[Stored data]
------------------------------------------------------------------------
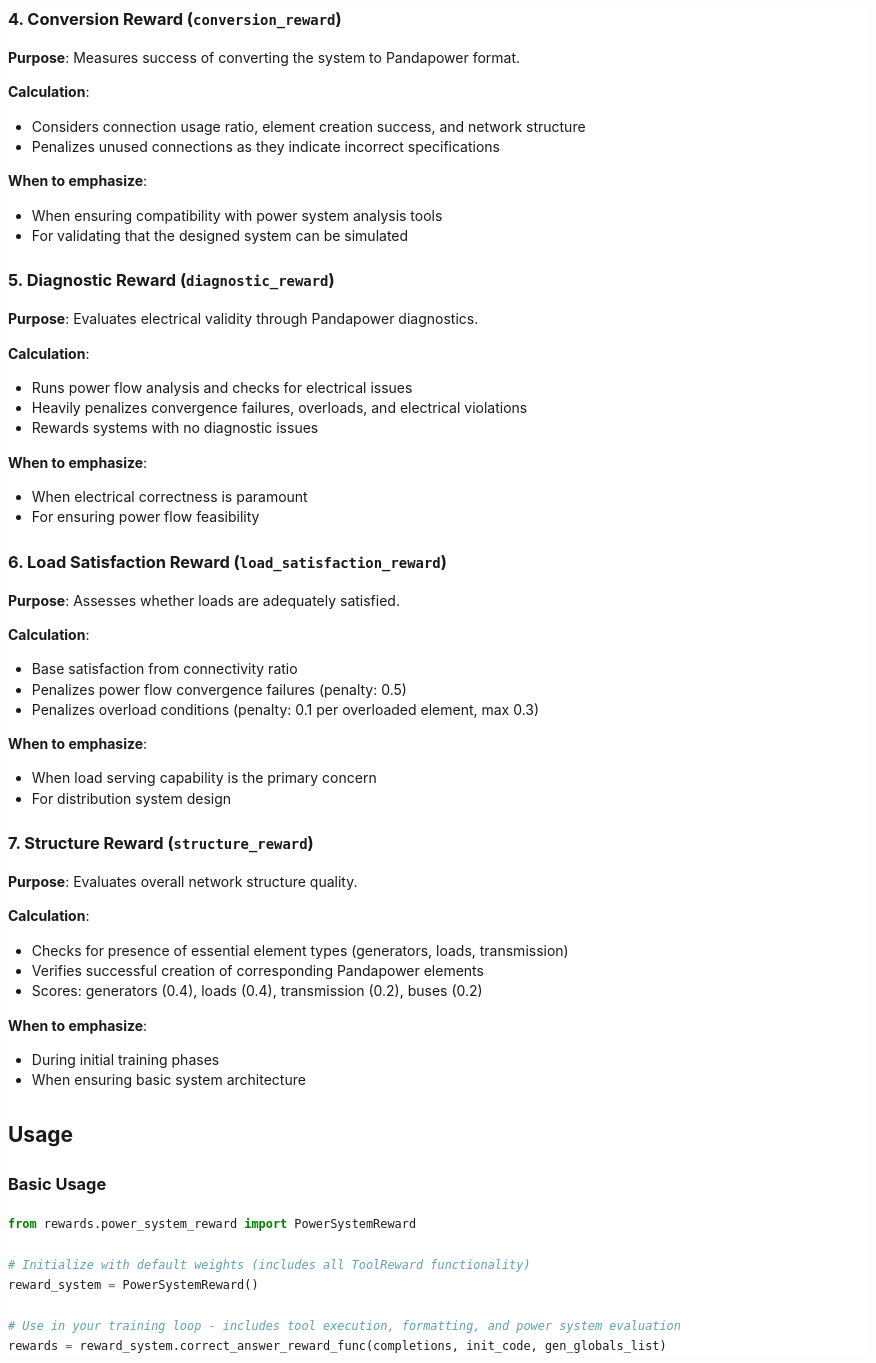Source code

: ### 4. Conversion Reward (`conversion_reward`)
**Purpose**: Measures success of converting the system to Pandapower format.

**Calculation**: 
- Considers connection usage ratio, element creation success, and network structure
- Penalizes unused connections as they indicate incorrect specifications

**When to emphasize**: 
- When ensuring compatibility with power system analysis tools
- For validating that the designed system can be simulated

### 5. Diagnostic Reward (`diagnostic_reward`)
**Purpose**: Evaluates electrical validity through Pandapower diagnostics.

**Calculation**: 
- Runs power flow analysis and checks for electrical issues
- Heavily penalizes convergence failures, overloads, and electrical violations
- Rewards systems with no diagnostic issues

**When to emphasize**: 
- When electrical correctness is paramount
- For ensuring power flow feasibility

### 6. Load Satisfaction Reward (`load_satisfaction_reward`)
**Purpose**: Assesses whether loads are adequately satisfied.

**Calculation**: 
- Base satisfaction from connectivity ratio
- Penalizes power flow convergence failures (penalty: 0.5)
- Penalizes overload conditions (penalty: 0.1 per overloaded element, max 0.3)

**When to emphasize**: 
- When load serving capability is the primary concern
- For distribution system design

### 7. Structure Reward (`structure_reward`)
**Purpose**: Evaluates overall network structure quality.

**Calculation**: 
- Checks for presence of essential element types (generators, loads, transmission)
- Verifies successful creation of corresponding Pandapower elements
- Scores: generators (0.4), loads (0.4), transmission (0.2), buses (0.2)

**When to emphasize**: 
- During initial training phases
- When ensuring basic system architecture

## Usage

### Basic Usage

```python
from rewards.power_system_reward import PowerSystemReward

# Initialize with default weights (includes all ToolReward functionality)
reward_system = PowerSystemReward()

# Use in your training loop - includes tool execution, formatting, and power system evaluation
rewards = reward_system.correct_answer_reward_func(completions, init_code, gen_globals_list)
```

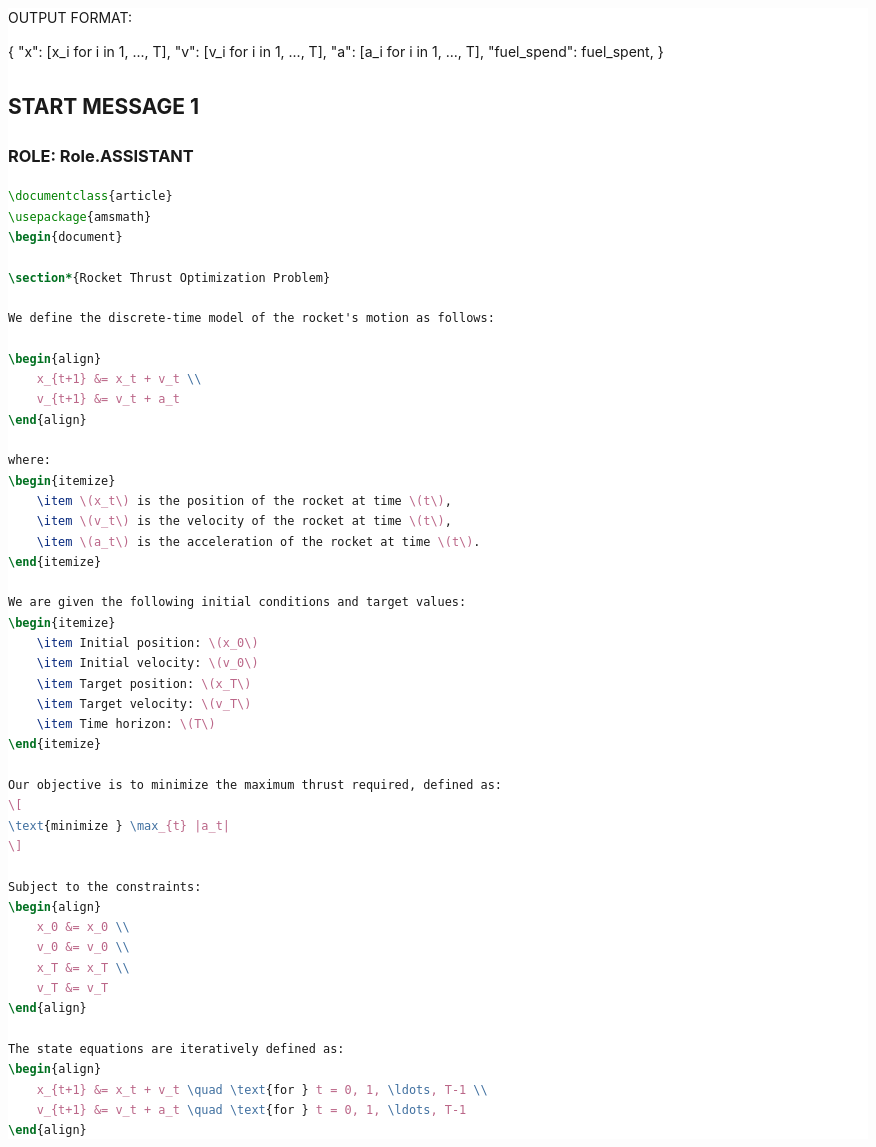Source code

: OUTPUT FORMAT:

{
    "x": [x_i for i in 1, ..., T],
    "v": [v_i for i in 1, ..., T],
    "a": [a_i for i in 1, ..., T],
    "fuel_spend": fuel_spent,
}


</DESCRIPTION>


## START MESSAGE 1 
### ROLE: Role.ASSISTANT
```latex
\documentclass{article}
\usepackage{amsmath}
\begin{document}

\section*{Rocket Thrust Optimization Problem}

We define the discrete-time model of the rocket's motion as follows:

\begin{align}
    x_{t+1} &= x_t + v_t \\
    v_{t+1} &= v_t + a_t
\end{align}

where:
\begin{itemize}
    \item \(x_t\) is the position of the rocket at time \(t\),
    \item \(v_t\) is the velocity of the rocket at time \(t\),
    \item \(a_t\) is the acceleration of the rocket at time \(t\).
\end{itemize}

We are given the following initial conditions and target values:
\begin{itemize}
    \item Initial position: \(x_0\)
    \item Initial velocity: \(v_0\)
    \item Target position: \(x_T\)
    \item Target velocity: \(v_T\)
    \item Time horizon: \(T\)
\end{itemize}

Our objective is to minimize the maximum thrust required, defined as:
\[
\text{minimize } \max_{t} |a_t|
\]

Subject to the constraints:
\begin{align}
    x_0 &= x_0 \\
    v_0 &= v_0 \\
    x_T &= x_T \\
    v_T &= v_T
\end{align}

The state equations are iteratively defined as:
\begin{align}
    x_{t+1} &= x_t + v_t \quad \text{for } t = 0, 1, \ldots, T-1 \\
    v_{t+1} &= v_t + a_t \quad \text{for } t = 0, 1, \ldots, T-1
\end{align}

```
------------------------------------------------------------------------
* _WHAT THIS TASK INVOLVES_: Please print the data above once more, exactly as it appears, with no pictures.

* _WRITTEN ANSWER_:
Source code

: ### 4. Conversion Reward (`conversion_reward`)
**Purpose**: Measures success of converting the system to Pandapower format.

**Calculation**: 
- Considers connection usage ratio, element creation success, and network structure
- Penalizes unused connections as they indicate incorrect specifications

**When to emphasize**: 
- When ensuring compatibility with power system analysis tools
- For validating that the designed system can be simulated

### 5. Diagnostic Reward (`diagnostic_reward`)
**Purpose**: Evaluates electrical validity through Pandapower diagnostics.

**Calculation**: 
- Runs power flow analysis and checks for electrical issues
- Heavily penalizes convergence failures, overloads, and electrical violations
- Rewards systems with no diagnostic issues

**When to emphasize**: 
- When electrical correctness is paramount
- For ensuring power flow feasibility

### 6. Load Satisfaction Reward (`load_satisfaction_reward`)
**Purpose**: Assesses whether loads are adequately satisfied.

**Calculation**: 
- Base satisfaction from connectivity ratio
- Penalizes power flow convergence failures (penalty: 0.5)
- Penalizes overload conditions (penalty: 0.1 per overloaded element, max 0.3)

**When to emphasize**: 
- When load serving capability is the primary concern
- For distribution system design

### 7. Structure Reward (`structure_reward`)
**Purpose**: Evaluates overall network structure quality.

**Calculation**: 
- Checks for presence of essential element types (generators, loads, transmission)
- Verifies successful creation of corresponding Pandapower elements
- Scores: generators (0.4), loads (0.4), transmission (0.2), buses (0.2)

**When to emphasize**: 
- During initial training phases
- When ensuring basic system architecture

## Usage

### Basic Usage

```python
from rewards.power_system_reward import PowerSystemReward

# Initialize with default weights (includes all ToolReward functionality)
reward_system = PowerSystemReward()

# Use in your training loop - includes tool execution, formatting, and power system evaluation
rewards = reward_system.correct_answer_reward_func(completions, init_code, gen_globals_list)
```

Source code

: OUTPUT FORMAT:

{
    "x": [x_i for i in 1, ..., T],
    "v": [v_i for i in 1, ..., T],
    "a": [a_i for i in 1, ..., T],
    "fuel_spend": fuel_spent,
}


</DESCRIPTION>


## START MESSAGE 1 
### ROLE: Role.ASSISTANT
```latex
\documentclass{article}
\usepackage{amsmath}
\begin{document}

\section*{Rocket Thrust Optimization Problem}

We define the discrete-time model of the rocket's motion as follows:

\begin{align}
    x_{t+1} &= x_t + v_t \\
    v_{t+1} &= v_t + a_t
\end{align}

where:
\begin{itemize}
    \item \(x_t\) is the position of the rocket at time \(t\),
    \item \(v_t\) is the velocity of the rocket at time \(t\),
    \item \(a_t\) is the acceleration of the rocket at time \(t\).
\end{itemize}

We are given the following initial conditions and target values:
\begin{itemize}
    \item Initial position: \(x_0\)
    \item Initial velocity: \(v_0\)
    \item Target position: \(x_T\)
    \item Target velocity: \(v_T\)
    \item Time horizon: \(T\)
\end{itemize}

Our objective is to minimize the maximum thrust required, defined as:
\[
\text{minimize } \max_{t} |a_t|
\]

Subject to the constraints:
\begin{align}
    x_0 &= x_0 \\
    v_0 &= v_0 \\
    x_T &= x_T \\
    v_T &= v_T
\end{align}

The state equations are iteratively defined as:
\begin{align}
    x_{t+1} &= x_t + v_t \quad \text{for } t = 0, 1, \ldots, T-1 \\
    v_{t+1} &= v_t + a_t \quad \text{for } t = 0, 1, \ldots, T-1
\end{align}

```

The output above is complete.